Menurut Pratikno, rekomendasi Badan Pemeriksa Keuangan serta Badan Pengawasan Keuangan dan Pembangunan tak serta-merta dilanjutkan secara perdata atau pidana. Kesalahan administrasi itu cukup diselesaikan melalui lembaga pengawasan internal. Penegak hukum harus punya bukti kuat sebelum mengusut pidana berdasarkan persoalan administrasi.
“Sifat dari lembaga penegak hukum kan menegakkan hukum, bukan menghukum,” kata dia. “Intinya preventif, bukan represif atau kuratif. Preventifnya yang diutamakan.”
Presiden Joko Widodo, dua hari yang lalu, mengatakan kebijakan keuangan atau diskresi kepala daerah tak bisa dipidanakan.
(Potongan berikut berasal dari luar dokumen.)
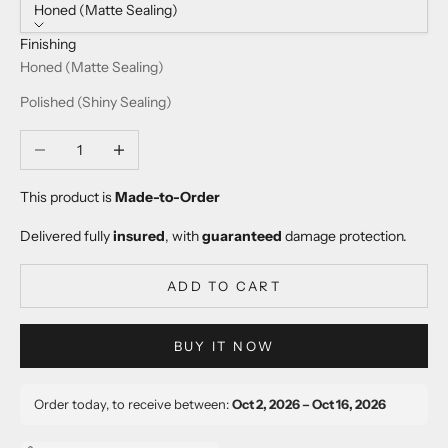
Honed (Matte Sealing)
Finishing
Honed (Matte Sealing)
Polished (Shiny Sealing)
Decrease quantity
Increase quantity
This product is
Made-to-Order
Delivered fully
insured
, with
guaranteed
damage protection.
ADD TO CART
BUY IT NOW
Order today, to receive between:
Oct 2, 2026 – Oct 16, 2026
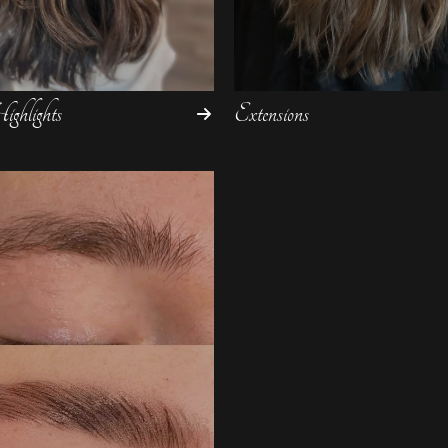
ghlights
Extensions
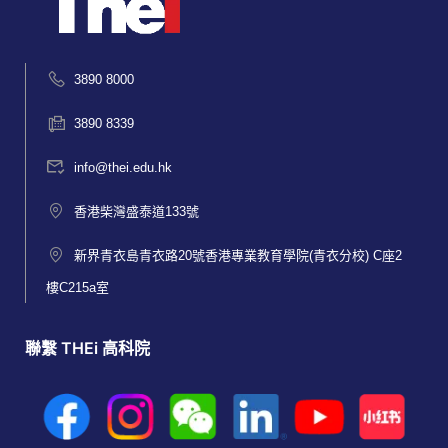
3890 8000
3890 8339
info@thei.edu.hk
香港柴灣盛泰道133號
新界青衣島青衣路20號香港專業教育學院(青衣分校) C座2
樓C215a室
聯繫 THEi 高科院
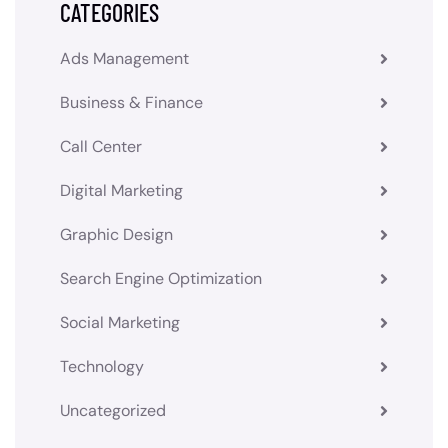
CATEGORIES
Ads Management
Business & Finance
Call Center
Digital Marketing
Graphic Design
Search Engine Optimization
Social Marketing
Technology
Uncategorized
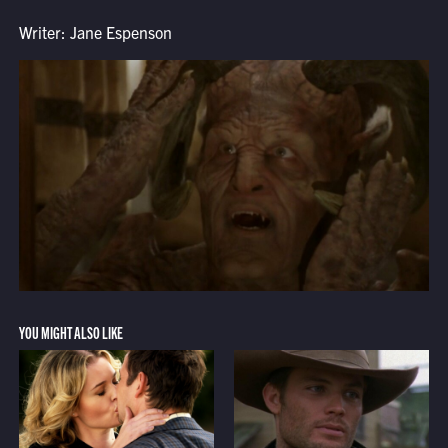
Writer: Jane Espenson
YOU MIGHT ALSO LIKE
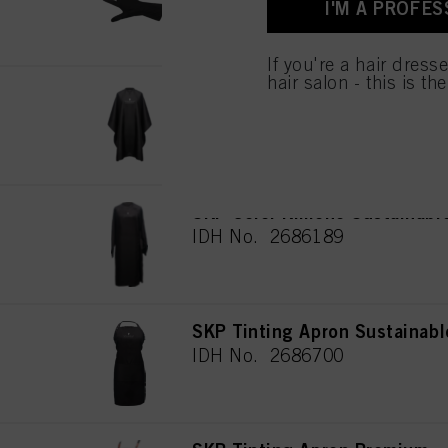
I'M A PROFES
for all the purposes sta
used.
If you're a hair dress
hair salon - this is th
SKP Cutting Cape Sustainabl
IDH No. 2772441
SKP Color Kimono Sustainabl
IDH No. 2686189
SKP Tinting Apron Sustainabl
IDH No. 2686700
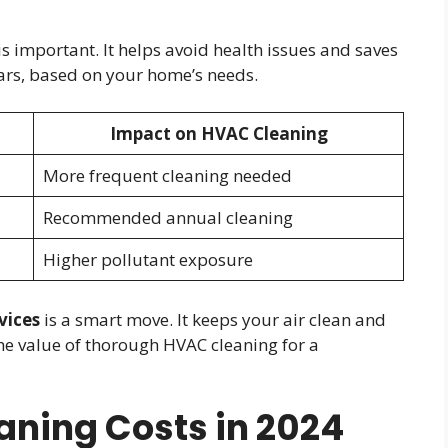
 important. It helps avoid health issues and saves
years, based on your home’s needs.
Impact on HVAC Cleaning
More frequent cleaning needed
Recommended annual cleaning
Higher pollutant exposure
vices
is a smart move. It keeps your air clean and
he value of thorough HVAC cleaning for a
ning Costs in 2024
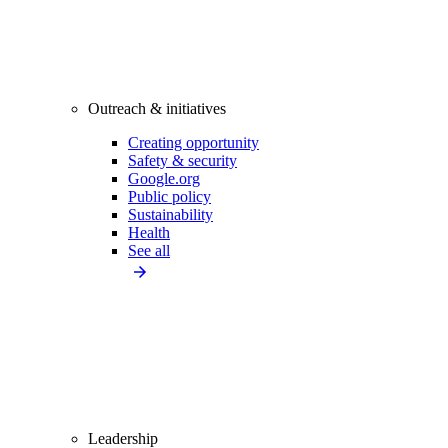
Outreach & initiatives
Creating opportunity
Safety & security
Google.org
Public policy
Sustainability
Health
See all
Leadership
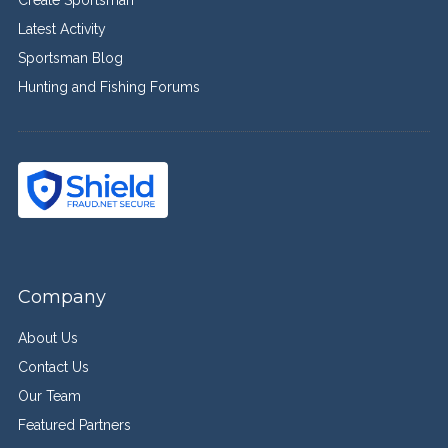
Latest Activity
Sportsman Blog
Hunting and Fishing Forums
Company
About Us
Contact Us
Our Team
Featured Partners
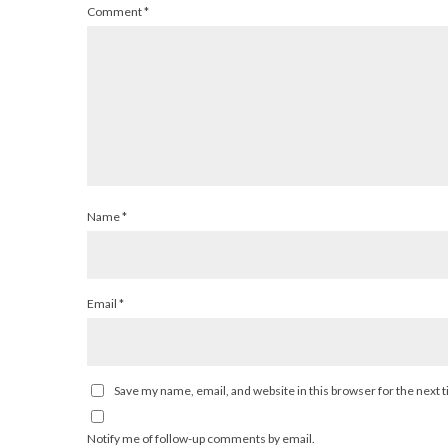
Comment
*
Name
*
Email
*
Save my name, email, and website in this browser for the next
Notify me of follow-up comments by email.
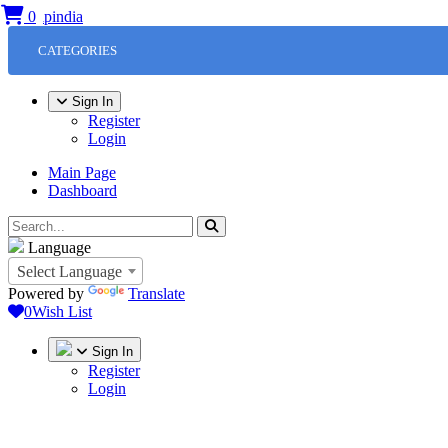
0
CATEGORIES
Sign In
Register
Login
Main Page
Dashboard
Language
Select Language
Powered by
Translate
0
Wish List
Sign In
Register
Login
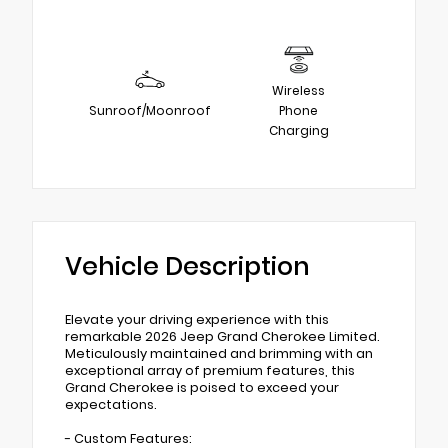
Wireless
Sunroof/Moonroof
Phone
Charging
Vehicle Description
Elevate your driving experience with this
remarkable 2026 Jeep Grand Cherokee Limited.
Meticulously maintained and brimming with an
exceptional array of premium features, this
Grand Cherokee is poised to exceed your
expectations.
- Custom Features:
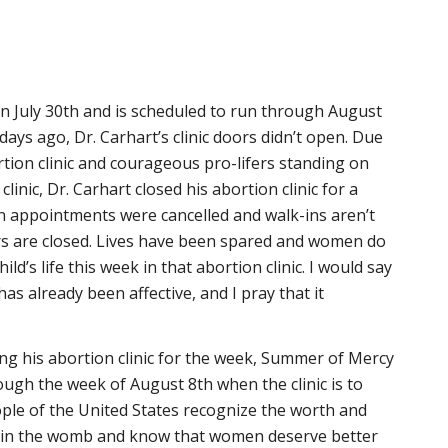
 July 30th and is scheduled to run through August
days ago, Dr. Carhart’s clinic doors didn’t open. Due
rtion clinic and courageous pro-lifers standing on
clinic, Dr. Carhart closed his abortion clinic for a
n appointments were cancelled and walk-ins aren’t
s are closed. Lives have been spared and women do
ild’s life this week in that abortion clinic. I would say
s already been affective, and I pray that it
sing his abortion clinic for the week, Summer of Mercy
ugh the week of August 8th when the clinic is to
le of the United States recognize the worth and
n in the womb and know that women deserve better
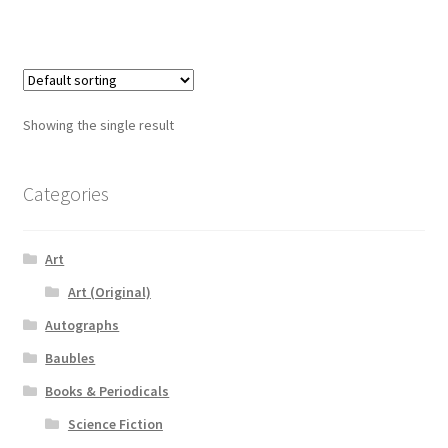
Showing the single result
Categories
Art
Art (Original)
Autographs
Baubles
Books & Periodicals
Science Fiction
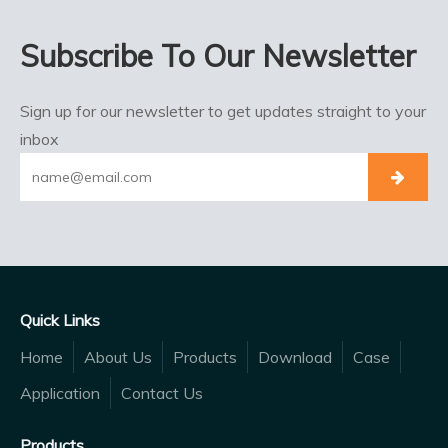
Subscribe To Our Newsletter
Sign up for our newsletter to get updates straight to your
inbox
Quick Links
Home
About Us
Products
Download
Case
Application
Contact Us
Products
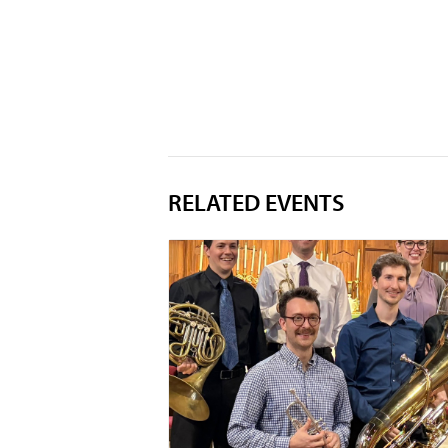
RELATED EVENTS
Sikap pemerintah ini merupakan satu dari lima instruksi yang dikeluarkan setelah pertemuan Presiden dengan kepala daerah dan lembaga penegak hukum di Istana Bogor, Jawa Barat.
Empat instruksi lainnya adalah tindak administrasi pemerintahan terbuka cukup dengan perdata, tak harus pidana; aparat harus konkret melihat kerugian negara; harus atas niat mencuri; serta aparat hukum tak boleh mengekspos tersangka sebelum masuk pengadilan. Presiden juga meminta penegak hukum tak mengintervensi saat BPK dan BPKP menyelidiki temuannya selama 60 hari ke depan.
Instruksi ini merupakan reaksi atas kekhawatiran bahwa kepala daerah dianggap melakukan korupsi dalam melaksanakan program pembangunan. Para kepala daerah tak bisa merealisasi anggaran, sehingga sampai kini anggaran baru bisa terserap 20 persen saja.
Menteri Koordinator Politik, Hukum, dan Keamanan Luhut Panjaitan sebelumnya mengatakan persoalan hukum sebagai penyebabnya. “Ada ketakutan terkait kriminalisasi,” kata dia, Selasa pekan lalu. “Selama ini kan mereka takut mengeksekusi dana di daerah. Takut kena KPK lah, segala macam.”
Untuk mengantisipasi, pemerintah akan membentuk tim terpadu pencegahan korupsi. Kejaksaan Agung, yang termasuk tim, akan mendampingi aparat daerah yang hendak mengeksekusi programnya. Tujuannya, supaya proses di lapangan bisa dilihat secara langsung dan berjalan sesuai dengan prosedur sehingga tak ada lagi penyimpangan alokasi anggaran di daerah.
Mantan Ketua Mahkamah Konstitusi, Jimly Asshidiqie, menganggap arahan Presiden bahwa diskresi keuangan kepala daerah tak bisa dipidana perlu dicermati. Alasannya, motif kejahatan bisa terjadi direncanakan. "Kita tidak mengadili kebijakannya, tapi motif jahatnya," kata Jimly, yang ikut seleksi anggota pimpinan KPK, di Gedung Sekretariat Negara, kemarin.
Jimly mengatakan, kejahatan selama ini lebih sering dikaitkan dengan the quality of spending, bukan the quality of planning. "Jangan-jangan kejahatan lebih banyak terjadi saat planning, bukan saat spending," kata pakar hukum tata negara Universitas Indonesia ini.